Encore raté

Première visite au Lab’O à l’occasion de la tenue d’ateliers citoyens organisés par Orléans Métropole. Dédiés à la « mobilité de demain », ces ateliers ont fait l’objet d’une organisation minutieuse et il serait malhonnête de dire qu’ils furent ratés. Ils ont pu être décevants quand, dans l’un des quatre ateliers prévus auquel j’ai participé, le temps de parole « collaboratif » fut réduit à la portion congrue pour laisser la place à deux présentations commerciales. Non, ce qui fut vraiment décevant – outre le fait de ne pas voir de vélo sur le visuel de communication officiel de l’événement – ce fut d’être accueilli par des « plie-roues » pour garer sa monture. Le râtelier à vélo est la bête noire du cycliste qui tient un minimum à son engin. Outre qu’il n’est pas évident de faire tenir en équilibre le vélo sans exercer trop de pression sur les rayons de la roue, ce dispositif sommaire ne permet que d’attacher une seule roue au prix de pénibles contorsions. Or un vélo doit être attaché avant tout par le cadre (voir par exemple les quatre règles d’or de la FUB).  C’est à ce genre de détail qu’on mesure le sérieux avec lequel est prise en compte la « solution vélo » comme disent les militants et les avocats de la cause cycliste. Pour un site réaménagé à grand frais tout récemment ça fait donc peu sérieux même si – réel bon point – les râteliers ont été mis à couvert.

parkingvelolabo

Stationnement couvert non satisfaisant en termes d’ergonomie et de sécurité au Lab’O.

Une personne de la direction de la mobilité de la métropole a publiquement confirmé que des ateliers spécialement dédiés à la question cycliste seront organisés avant ou après l’été prochain. Nul doute que la problématique du stationnement sécurisé des vélos y sera abordée.

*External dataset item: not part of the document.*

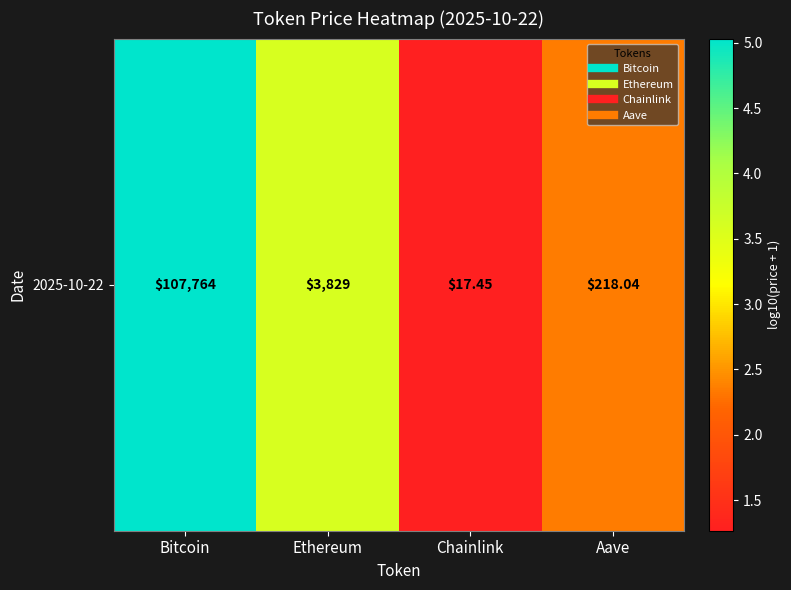

Rank the categories by value from highest to lowest.

Bitcoin, Ethereum, Aave, Chainlink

6 réflexions sur “Encore raté

  1. Le manque de parkings pour vélos « constitue un frein sérieux au développement du cyclisme », confiait, hier, Pierre Serne, président du Club des villes et des territoires cyclables de France, qui dévoilait son observatoire triennal. « D’autant plus qu’en ville la moitié des déplacements automobiles font moins de 2 km », signe qu’on pourrait lors de nombreux trajets abandonner l’essence pour l’énergie du mollet.